Нет, плохо работает третья аксиома на уровне народов. Недолговременное решение. Представьте себе: продержался бы коммунизм еше сто лет, и старший брат оказался бы не совсем старшим, а, скажем, номером третьим. Невыносимо! И подрывает вообще всю аксиоматику.

Да… интересно бы разобраться, на самом деле, кто это впендюрил во французскую аксиоматику эту третью аксиому. Мне кажется, ее тихой сапой протащили. Ну не знаю, не знаю, я не историк.

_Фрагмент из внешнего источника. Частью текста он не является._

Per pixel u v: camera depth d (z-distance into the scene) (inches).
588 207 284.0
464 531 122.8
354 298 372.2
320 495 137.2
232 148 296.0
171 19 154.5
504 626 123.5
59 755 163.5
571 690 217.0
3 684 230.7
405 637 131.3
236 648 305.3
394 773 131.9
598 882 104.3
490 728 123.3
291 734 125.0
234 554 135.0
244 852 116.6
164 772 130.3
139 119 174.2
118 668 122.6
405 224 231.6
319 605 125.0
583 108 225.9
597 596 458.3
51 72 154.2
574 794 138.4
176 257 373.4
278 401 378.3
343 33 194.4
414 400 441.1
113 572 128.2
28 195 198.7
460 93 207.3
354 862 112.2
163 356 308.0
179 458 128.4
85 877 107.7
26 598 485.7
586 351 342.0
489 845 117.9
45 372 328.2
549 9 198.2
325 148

А вот как получилось, что эта третья аксиома до Америки не доехала? Свободы здесь, вот этой самой, внутренней, которая дороже всего – завались. Равенства – ну, не то чтобы 100%, к примеру, насчет женщин так до сих пор не известно еще американской науке, равны женщины людям или нет, но практически это неравенство мало ощущается – завались его, этого равенства. А братство? А братство оказалось как-то в загоне, в меньшинстве. В национальном меньшинстве. Да имеется такой этнический слой, в котором друг друга называют братишками. Только там оно и привилось. Мексиканцы, к примеру говоря, ничего такого не поймут – братьев у каждого до хрена, но понятие это не расширительное. Все остальные у них – друзья.